## Excerpted passage
========================================

FAO REPORTS SETBACK IN WAR AGAINST HUNGER
Press Release SAG/185 |
FAO REPORTS SETBACK IN WAR AGAINST HUNGER
25 November 2003, Berlin/Madrid/Rome/Paris/Washington, DC (FAO) -- Hunger is on the rise again after falling steadily during the first half of the 1990s, according to the UN Food and Agriculture Organization's (FAO) annual hunger report.
“FAO's latest estimates signal a setback in the war against hunger”, says The Stateof Food Insecurity in the World 2003 (SOFI 2003). Given the rate at which hunger has declined since 1990 on average, the World Food Summit goal of reducing the number of undernourished people by half, by 2015, cannot be reached.
After reducing the number of hungry people in developing countries by 37 million during the first half of the 1990s, that number increased by 18 million in the second half of the decade.
According to Hartwig de Haen, FAO Assistant Director-General, Economic and Social Department, “The goal can only be reached if the recent trend of increasing numbers is reversed. The annual reductions must be accelerated to 26 million per year, more than 12 times the pace of 2.1 million per year achieved during the 1990s”.
Each year, SOFI assesses the state of hunger in the world and looks at how much progress is being made in reducing hunger. The publication also highlights where countries stand in their battle to defeat hunger and looks at what methods are producing success stories and what problems are preventing success in other regions and countries.
Worldwide, the FAO estimates that 842 million people were undernourished in 1999-2001, the most recent years for which figures are available. This includes 10 million in the industrialized countries, 34 million in countries in transition and 798 million in developing countries.

========================================

## Source excerpt

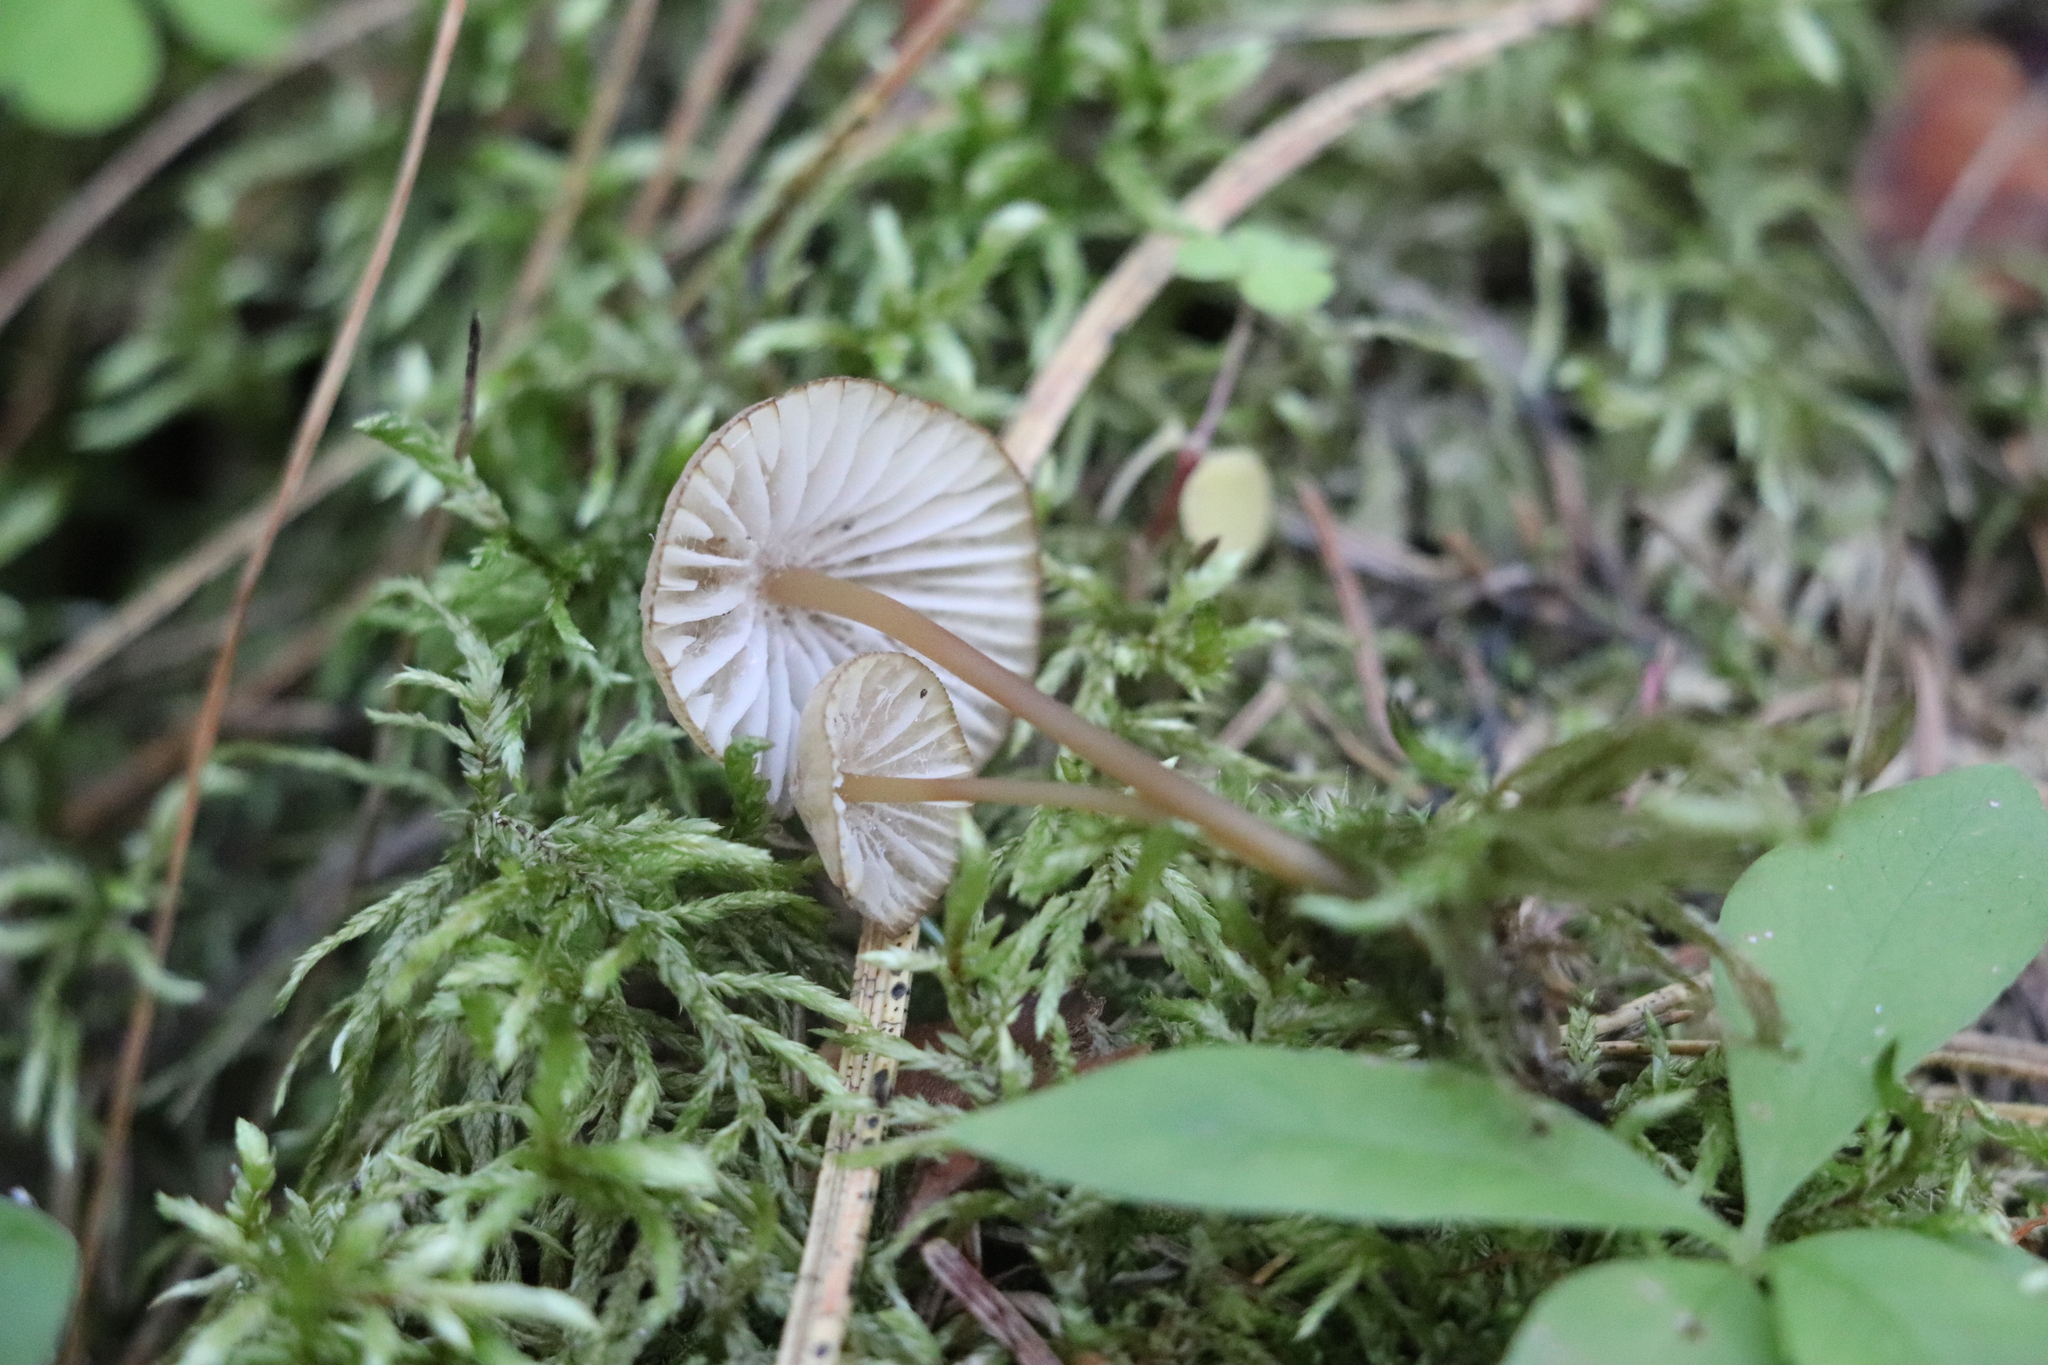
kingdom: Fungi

========================================

## Goals
1. Determine whether each statement below agrees with the FAO press release on hunger. For each statement, answer yes or no and quote the words of the press release that decide it.
(a) The number of hungry people in developing countries rose by 18 million in the second half of the 1990s.
(b) At the average rate of decline since 1990, the World Food Summit goal can be met by 2015.
(c) Of the people undernourished in 1999-2001, 34 million lived in industrialized countries.
2. According to the FAO press release on hunger, what was the annual pace of reduction in the number of hungry people during the 1990s?

## Task responses
1.
(a) Yes: "that number increased by 18 million in the second half of the decade."
(b) No: "the World Food Summit goal of reducing the number of undernourished people by half, by 2015, cannot be reached."
(c) No: "10 million in the industrialized countries"

2. 2.1 million per year.